▸ Instructions for the task
Copy exactly the lines that run from the one containing "[325,240,436,253] and, as" through the end of the entries, both ends included.

--

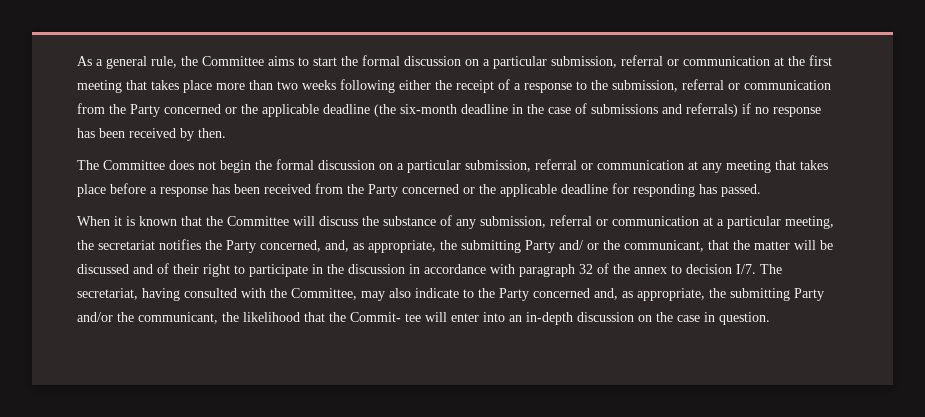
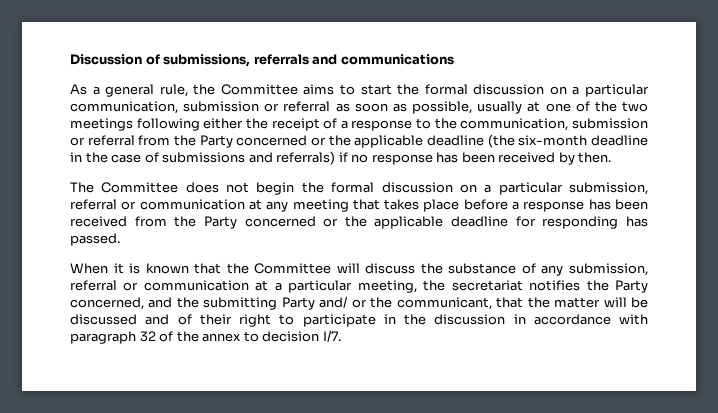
(77, 61) none -> [70,54,454,67] Discussion of submissions, referrals and communications //
[551,55,832,68] [77,80,336,93] submission, referral or communication at the first meeting that takes place more than two weeks -> [70,101,648,114] [70,118,133,131] communication, submission or referral as soon as possible, usually at one of the two meetings
[612,79,831,92] submission, referral or communication -> [460,118,648,131] [70,135,135,146] communication, submission or referral
[325,240,436,253] and, as appropriate, -> [148,297,173,308] and
[760,264,782,274] [77,288,824,301] [77,312,770,325] The secretariat, having consulted with the Committee, may also indicate to the Party concerned and, as appropriate, the submitting Party and/or the communicant, the likelihood that the Commit- tee will enter into an in-depth discussion on the case in question. -> (341, 336) none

--

▸ Your solution
[325,240,436,253] and, as appropriate, -> [148,297,173,308] and
[760,264,782,274] [77,288,824,301] [77,312,770,325] The secretariat, having consulted with the Committee, may also indicate to the Party concerned and, as appropriate, the submitting Party and/or the communicant, the likelihood that the Commit- tee will enter into an in-depth discussion on the case in question. -> (341, 336) none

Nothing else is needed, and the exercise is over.